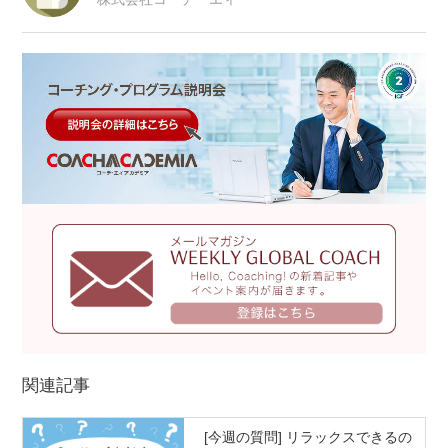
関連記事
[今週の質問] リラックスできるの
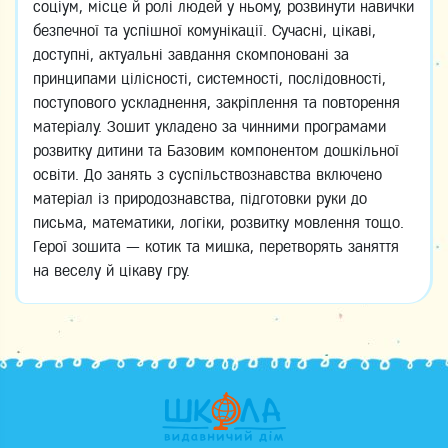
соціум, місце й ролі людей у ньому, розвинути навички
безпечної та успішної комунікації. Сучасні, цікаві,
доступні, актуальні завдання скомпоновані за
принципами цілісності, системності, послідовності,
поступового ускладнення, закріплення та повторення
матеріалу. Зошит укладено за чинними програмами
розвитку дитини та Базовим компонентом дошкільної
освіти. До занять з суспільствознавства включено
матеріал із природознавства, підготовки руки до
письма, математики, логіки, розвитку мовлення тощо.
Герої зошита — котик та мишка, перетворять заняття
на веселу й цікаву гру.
......
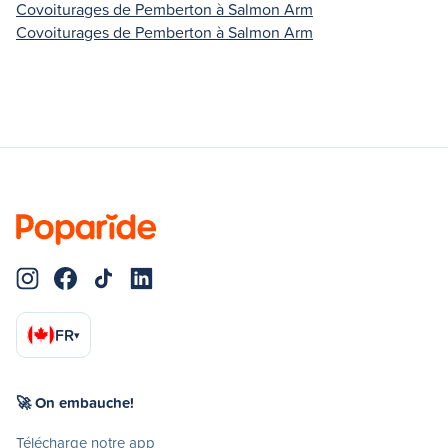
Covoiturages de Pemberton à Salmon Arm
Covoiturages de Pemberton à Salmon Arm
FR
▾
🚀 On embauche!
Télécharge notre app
......
• Goal of the exercise:
Everything from the line with "розвитку дитини та" through the line with "на веселу й цікаву гру." in the listing above must be retyped exactly, with nothing added.

• Solution:
розвитку дитини та Базовим компонентом дошкільної
освіти. До занять з суспільствознавства включено
матеріал із природознавства, підготовки руки до
письма, математики, логіки, розвитку мовлення тощо.
Герої зошита — котик та мишка, перетворять заняття
на веселу й цікаву гру.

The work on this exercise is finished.